# WORKING DATA:
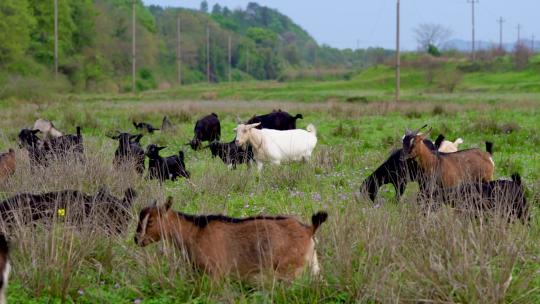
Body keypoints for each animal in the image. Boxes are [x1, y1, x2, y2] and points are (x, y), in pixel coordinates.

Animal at [135, 197, 330, 280]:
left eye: (150, 221)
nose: (137, 239)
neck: (194, 232)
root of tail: (309, 229)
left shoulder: (215, 273)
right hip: (312, 266)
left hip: (289, 270)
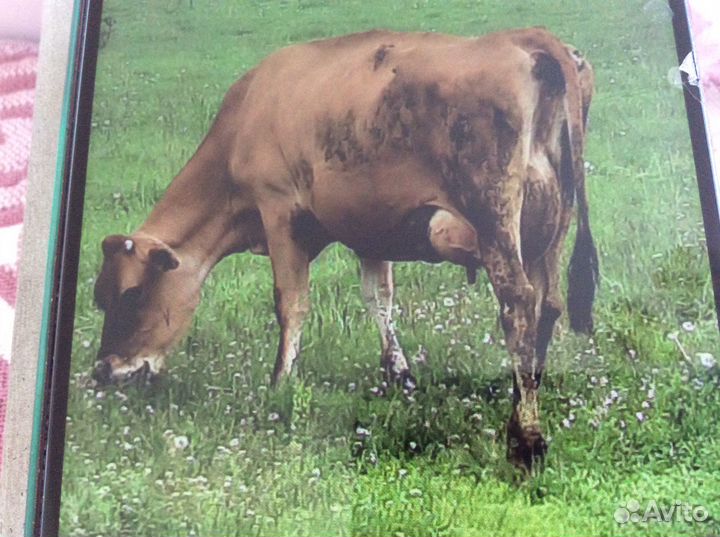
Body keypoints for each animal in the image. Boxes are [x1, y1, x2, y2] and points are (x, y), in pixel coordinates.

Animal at [92, 27, 598, 469]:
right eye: (99, 298)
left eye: (132, 295)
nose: (102, 372)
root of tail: (525, 38)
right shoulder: (371, 228)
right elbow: (380, 300)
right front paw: (398, 375)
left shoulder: (278, 210)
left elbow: (290, 303)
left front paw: (280, 387)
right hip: (552, 224)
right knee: (548, 304)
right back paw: (526, 394)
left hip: (494, 217)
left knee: (518, 304)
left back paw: (525, 439)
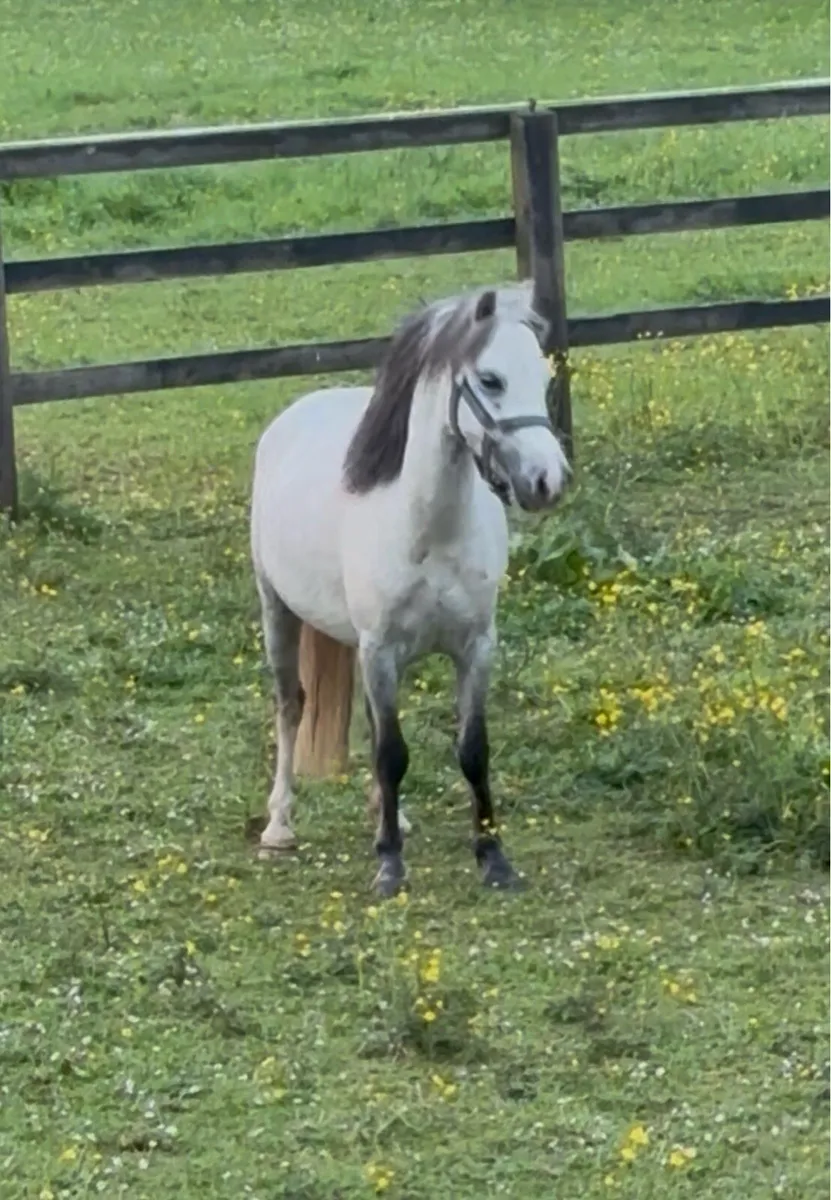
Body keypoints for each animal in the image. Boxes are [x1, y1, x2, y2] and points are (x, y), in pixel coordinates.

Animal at [250, 283, 569, 897]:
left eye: (544, 377)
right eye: (490, 379)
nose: (548, 481)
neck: (428, 531)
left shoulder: (476, 647)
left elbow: (471, 750)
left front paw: (493, 859)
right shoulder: (381, 650)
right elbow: (392, 753)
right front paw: (390, 866)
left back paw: (387, 814)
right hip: (278, 611)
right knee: (291, 706)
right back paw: (279, 826)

# WHAT THE TASK ASKS:
Pictures are to be left out; otherwise, retype exactly the lines from the first line of the data through the line containing "root of tail: (309, 229)".

# ANSWER TO THE PROBLEM:
Body keypoints for each animal in the image. Boxes are [x1, y1, x2, y2] and points are (x, y), in pixel coordinates.

Animal at [135, 197, 330, 280]:
left eye: (150, 221)
nose: (137, 239)
neck: (194, 232)
root of tail: (309, 229)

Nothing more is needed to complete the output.